Below are the entries; give again exactly the lines from the one mentioning "de espías más" through the one mentioning "2016). Elle exigera", inclusive.
*** Opening Entries supplied ***
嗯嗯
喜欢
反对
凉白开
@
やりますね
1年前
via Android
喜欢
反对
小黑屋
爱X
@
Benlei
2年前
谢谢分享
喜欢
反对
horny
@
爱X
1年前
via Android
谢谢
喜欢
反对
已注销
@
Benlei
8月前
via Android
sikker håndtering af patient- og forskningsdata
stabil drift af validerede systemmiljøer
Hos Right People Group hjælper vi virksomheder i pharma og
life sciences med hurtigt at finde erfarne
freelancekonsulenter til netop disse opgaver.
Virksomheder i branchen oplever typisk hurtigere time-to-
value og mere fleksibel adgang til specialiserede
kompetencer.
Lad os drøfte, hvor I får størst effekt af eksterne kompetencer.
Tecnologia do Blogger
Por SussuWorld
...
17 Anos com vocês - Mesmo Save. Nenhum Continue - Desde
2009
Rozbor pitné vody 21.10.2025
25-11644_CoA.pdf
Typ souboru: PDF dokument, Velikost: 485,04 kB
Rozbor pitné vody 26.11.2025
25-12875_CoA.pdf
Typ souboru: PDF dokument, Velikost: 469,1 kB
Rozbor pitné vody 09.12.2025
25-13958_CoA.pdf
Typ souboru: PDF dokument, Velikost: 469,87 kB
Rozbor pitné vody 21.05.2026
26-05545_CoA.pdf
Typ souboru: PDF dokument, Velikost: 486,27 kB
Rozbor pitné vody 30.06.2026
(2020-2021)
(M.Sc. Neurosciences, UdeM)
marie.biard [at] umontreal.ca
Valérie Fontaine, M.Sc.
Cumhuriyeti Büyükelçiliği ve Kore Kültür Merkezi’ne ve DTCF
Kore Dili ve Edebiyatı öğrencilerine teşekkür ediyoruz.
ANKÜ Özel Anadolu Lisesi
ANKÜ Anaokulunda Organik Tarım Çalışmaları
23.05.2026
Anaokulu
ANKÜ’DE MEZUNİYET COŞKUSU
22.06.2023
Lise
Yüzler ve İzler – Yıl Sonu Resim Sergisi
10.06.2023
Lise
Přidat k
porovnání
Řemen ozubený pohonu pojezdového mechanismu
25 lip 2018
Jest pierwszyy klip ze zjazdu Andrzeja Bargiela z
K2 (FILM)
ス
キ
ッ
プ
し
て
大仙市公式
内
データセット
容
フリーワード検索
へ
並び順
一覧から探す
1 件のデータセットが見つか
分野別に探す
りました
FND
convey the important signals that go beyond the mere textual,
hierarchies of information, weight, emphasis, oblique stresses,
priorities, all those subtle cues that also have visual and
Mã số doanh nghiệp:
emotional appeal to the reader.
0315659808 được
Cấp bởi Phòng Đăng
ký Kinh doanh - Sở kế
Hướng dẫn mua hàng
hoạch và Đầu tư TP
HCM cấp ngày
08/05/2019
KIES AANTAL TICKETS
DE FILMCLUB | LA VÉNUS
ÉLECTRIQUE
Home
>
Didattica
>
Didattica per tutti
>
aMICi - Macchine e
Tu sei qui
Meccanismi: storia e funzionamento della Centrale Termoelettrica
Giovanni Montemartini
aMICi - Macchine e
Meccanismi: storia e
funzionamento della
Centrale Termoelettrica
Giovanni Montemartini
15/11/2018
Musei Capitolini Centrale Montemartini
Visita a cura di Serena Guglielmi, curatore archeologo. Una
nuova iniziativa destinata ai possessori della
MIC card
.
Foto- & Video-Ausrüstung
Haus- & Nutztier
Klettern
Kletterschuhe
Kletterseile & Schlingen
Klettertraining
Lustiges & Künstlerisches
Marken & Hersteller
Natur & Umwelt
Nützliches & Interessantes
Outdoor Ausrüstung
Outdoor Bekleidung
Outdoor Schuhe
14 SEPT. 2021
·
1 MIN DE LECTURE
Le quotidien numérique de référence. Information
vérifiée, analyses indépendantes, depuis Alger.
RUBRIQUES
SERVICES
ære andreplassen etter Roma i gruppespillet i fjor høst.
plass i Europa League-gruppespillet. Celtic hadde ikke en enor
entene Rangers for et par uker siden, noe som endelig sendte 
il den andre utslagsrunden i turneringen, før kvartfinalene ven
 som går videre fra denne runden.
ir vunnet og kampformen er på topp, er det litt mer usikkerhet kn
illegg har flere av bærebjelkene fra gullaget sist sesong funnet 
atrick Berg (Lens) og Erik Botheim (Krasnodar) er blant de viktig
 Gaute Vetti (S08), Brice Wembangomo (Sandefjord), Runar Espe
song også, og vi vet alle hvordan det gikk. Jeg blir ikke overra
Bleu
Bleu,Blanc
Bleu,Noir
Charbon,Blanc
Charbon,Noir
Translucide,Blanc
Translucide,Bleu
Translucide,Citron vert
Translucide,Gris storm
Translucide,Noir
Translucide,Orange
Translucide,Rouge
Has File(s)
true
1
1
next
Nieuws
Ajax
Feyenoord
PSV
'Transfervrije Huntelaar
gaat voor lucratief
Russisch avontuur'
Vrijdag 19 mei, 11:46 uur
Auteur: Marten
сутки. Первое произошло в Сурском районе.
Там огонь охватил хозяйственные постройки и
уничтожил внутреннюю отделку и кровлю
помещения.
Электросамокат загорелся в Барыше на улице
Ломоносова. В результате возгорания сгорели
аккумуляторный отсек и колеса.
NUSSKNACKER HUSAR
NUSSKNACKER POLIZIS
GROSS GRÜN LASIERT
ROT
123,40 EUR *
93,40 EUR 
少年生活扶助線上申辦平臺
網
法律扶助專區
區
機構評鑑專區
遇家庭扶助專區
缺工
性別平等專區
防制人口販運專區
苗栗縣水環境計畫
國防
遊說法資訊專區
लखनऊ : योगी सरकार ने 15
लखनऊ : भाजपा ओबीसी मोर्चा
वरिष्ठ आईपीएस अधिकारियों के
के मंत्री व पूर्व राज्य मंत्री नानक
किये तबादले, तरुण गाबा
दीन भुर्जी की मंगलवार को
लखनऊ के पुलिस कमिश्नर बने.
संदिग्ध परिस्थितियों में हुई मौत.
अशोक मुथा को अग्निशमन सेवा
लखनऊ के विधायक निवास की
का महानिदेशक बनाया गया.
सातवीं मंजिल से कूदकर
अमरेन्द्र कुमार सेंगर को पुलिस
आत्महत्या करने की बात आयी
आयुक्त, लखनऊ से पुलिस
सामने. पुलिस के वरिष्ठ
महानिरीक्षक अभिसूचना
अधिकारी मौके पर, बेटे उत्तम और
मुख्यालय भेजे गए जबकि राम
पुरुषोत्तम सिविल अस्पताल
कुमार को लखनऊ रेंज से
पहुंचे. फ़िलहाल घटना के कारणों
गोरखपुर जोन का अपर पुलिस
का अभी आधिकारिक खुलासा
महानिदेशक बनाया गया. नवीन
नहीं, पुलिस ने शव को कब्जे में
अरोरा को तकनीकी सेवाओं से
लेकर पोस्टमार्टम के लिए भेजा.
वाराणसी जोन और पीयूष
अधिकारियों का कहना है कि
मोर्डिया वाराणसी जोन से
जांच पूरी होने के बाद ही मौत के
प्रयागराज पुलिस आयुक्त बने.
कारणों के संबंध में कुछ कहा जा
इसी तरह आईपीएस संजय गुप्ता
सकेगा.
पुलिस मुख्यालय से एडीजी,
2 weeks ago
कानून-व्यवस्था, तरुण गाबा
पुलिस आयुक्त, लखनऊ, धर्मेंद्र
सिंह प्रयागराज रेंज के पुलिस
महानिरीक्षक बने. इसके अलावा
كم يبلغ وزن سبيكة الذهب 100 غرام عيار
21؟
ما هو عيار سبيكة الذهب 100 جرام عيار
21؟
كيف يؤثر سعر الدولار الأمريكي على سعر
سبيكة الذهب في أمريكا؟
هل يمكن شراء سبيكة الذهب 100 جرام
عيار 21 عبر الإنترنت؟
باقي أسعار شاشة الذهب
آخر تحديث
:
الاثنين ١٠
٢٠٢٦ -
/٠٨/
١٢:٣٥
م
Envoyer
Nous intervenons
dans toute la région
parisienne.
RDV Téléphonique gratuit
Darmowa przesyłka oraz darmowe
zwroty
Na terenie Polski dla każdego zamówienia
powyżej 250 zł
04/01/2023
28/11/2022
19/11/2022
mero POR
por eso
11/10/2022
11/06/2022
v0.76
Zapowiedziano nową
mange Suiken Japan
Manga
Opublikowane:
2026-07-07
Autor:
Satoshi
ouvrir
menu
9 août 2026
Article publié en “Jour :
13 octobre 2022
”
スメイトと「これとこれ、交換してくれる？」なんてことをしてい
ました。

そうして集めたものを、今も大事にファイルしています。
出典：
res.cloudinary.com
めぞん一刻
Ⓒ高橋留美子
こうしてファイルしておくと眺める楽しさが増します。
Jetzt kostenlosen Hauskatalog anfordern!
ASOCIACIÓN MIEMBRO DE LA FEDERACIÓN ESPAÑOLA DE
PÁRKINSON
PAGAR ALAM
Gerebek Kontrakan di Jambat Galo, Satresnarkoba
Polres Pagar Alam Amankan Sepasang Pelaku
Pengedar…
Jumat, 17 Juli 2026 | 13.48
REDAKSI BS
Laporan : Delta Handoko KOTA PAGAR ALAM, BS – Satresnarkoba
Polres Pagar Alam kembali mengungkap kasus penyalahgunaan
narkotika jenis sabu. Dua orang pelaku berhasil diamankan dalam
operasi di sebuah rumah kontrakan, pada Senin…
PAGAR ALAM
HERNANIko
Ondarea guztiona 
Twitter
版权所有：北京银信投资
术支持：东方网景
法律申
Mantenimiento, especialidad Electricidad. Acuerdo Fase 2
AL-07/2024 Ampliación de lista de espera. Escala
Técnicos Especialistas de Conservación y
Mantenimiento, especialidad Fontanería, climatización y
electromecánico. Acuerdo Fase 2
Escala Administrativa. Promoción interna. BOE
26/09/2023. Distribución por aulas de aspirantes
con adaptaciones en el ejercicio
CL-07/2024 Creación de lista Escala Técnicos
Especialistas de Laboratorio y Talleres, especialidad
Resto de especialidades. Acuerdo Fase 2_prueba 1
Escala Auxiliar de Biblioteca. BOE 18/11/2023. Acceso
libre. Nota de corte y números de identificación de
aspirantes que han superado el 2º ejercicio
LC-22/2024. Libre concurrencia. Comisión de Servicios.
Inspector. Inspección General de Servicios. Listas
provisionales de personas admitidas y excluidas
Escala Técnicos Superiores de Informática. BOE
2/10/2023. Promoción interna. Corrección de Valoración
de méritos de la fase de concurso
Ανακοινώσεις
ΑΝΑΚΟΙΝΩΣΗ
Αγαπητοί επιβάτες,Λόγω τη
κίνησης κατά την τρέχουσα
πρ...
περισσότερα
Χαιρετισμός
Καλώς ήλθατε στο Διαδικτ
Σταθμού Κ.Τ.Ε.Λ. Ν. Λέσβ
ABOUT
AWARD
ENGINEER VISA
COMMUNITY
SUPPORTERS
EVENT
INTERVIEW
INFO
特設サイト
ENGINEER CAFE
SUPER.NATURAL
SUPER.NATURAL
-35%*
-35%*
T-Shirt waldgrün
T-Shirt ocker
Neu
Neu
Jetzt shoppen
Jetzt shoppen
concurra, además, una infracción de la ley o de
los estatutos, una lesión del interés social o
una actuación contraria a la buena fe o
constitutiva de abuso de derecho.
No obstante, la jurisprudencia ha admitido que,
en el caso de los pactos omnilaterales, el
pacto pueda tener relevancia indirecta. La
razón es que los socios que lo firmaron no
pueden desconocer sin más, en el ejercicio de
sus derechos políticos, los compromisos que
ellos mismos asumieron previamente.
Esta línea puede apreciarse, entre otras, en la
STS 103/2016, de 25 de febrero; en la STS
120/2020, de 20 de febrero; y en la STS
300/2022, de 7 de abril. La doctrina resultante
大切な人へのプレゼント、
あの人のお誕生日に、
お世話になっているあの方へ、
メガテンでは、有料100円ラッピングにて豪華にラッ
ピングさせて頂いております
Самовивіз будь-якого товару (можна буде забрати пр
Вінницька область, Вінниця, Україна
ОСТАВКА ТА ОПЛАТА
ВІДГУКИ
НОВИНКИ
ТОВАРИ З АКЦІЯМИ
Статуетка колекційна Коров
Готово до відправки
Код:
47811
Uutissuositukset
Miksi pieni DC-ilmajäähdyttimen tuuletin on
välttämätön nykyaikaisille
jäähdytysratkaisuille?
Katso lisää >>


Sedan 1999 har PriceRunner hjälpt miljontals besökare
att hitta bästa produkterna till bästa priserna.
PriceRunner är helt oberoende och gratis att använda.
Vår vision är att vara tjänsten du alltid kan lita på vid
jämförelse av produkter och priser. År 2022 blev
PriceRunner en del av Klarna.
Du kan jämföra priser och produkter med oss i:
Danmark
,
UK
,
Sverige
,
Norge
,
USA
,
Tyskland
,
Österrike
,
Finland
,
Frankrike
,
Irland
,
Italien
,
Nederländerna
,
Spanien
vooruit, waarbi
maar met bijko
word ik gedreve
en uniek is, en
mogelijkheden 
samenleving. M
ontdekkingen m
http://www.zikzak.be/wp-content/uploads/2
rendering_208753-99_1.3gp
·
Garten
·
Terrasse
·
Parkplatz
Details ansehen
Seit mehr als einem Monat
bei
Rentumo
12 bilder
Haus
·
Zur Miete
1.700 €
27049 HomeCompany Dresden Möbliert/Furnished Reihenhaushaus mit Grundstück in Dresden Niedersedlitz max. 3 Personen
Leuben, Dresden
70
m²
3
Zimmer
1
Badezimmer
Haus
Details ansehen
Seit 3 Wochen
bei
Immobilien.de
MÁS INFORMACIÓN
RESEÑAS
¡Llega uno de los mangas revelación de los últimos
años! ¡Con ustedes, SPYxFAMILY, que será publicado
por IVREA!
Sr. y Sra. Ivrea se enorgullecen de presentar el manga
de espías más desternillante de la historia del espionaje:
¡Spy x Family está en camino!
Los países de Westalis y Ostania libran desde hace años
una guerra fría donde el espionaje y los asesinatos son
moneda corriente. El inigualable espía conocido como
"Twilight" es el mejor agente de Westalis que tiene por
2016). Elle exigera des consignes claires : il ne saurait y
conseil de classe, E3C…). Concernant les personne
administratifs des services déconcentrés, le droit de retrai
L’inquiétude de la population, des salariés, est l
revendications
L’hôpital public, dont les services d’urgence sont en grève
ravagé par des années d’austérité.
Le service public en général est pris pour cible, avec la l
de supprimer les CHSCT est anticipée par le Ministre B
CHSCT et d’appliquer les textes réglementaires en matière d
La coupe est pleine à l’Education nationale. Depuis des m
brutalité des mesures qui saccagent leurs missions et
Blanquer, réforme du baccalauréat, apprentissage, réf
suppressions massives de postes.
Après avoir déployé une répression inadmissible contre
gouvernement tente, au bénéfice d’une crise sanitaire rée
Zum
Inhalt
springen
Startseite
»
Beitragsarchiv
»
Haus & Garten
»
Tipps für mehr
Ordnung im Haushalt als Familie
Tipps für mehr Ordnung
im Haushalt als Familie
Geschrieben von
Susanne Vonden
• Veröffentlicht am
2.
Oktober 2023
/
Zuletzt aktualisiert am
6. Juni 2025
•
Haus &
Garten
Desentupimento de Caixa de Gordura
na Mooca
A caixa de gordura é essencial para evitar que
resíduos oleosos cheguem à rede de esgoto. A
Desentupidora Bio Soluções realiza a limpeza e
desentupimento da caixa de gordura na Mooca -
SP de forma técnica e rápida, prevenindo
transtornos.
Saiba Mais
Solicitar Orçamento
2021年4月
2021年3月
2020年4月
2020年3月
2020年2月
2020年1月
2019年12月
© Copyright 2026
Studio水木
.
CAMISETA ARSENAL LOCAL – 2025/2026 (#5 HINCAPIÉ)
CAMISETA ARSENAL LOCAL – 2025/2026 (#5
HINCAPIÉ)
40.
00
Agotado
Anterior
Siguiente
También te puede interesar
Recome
*** Closing Entries supplied ***
- [Answer for this exercise]:
de espías más desternillante de la historia del espionaje:
¡Spy x Family está en camino!
Los países de Westalis y Ostania libran desde hace años
una guerra fría donde el espionaje y los asesinatos son
moneda corriente. El inigualable espía conocido como
"Twilight" es el mejor agente de Westalis que tiene por
2016). Elle exigera des consignes claires : il ne saurait y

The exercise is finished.